_Task statement_. Copy out the lines below word for word, leaving out the pictures.
☆ ☆ ☆ ☆ ☆ ☆ ☆
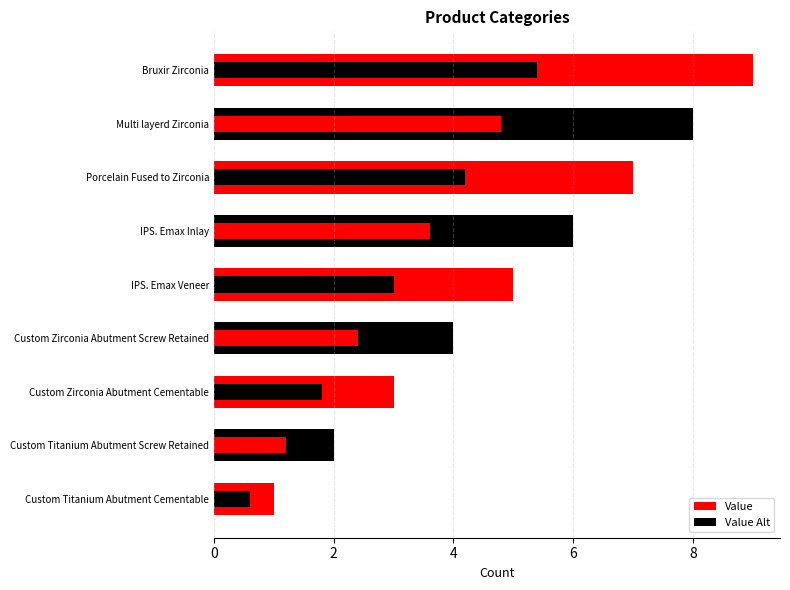

List the series in order of their overall mean, lowest first.

Value Alt, Value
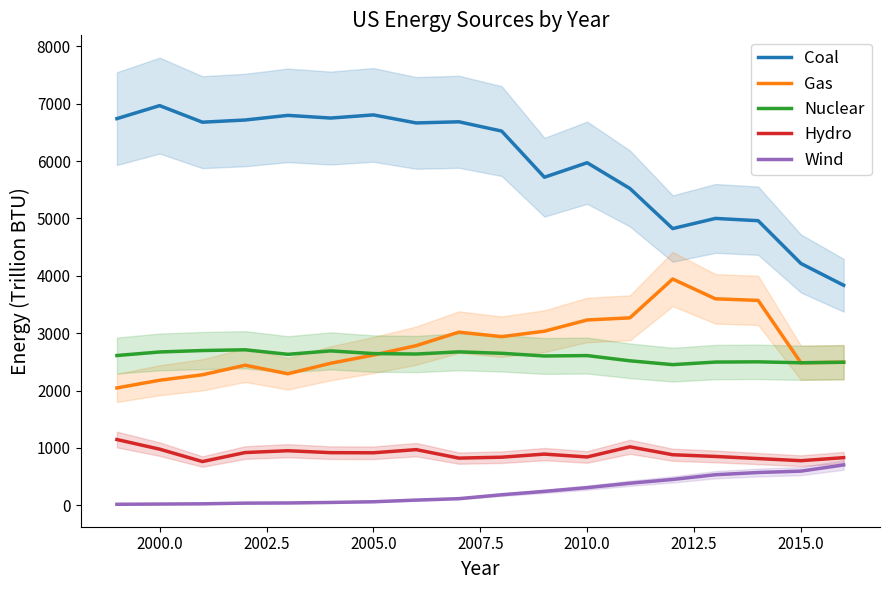

What is the highest value of the Nuclear series?

2710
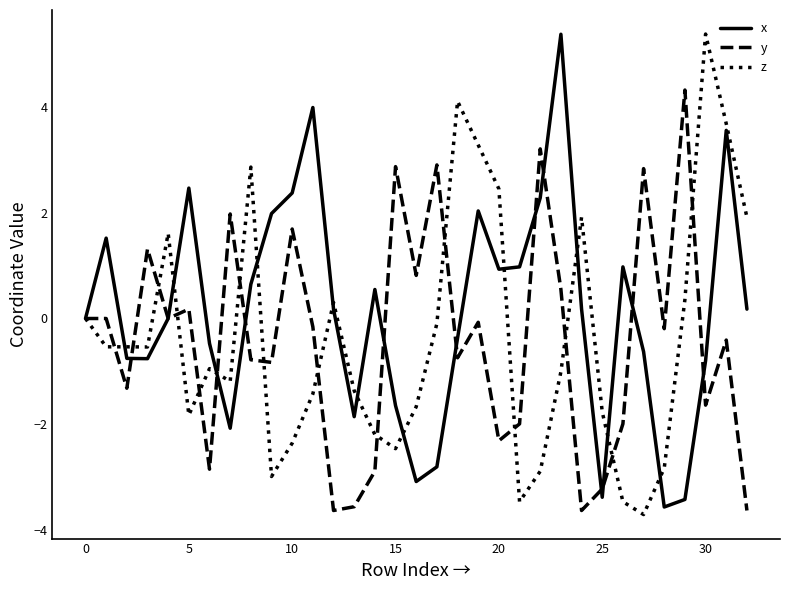

What is the lowest value of the x series?

-3.6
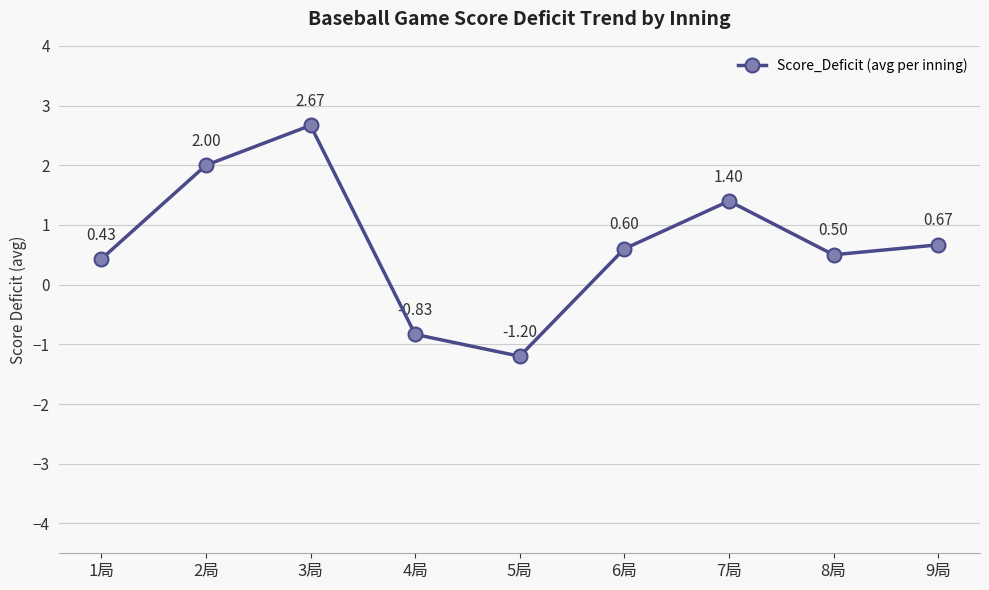

What is the label of the 4th point from the left?

4局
☆ ☆ ☆ ☆ ☆ ☆ ☆
_Your solution_.
List the series in order of their overall mean, lowest first.

Value Alt, Value

What is the highest value of the Nuclear series?

2710

What is the lowest value of the x series?

-3.6

What is the label of the 4th point from the left?

4局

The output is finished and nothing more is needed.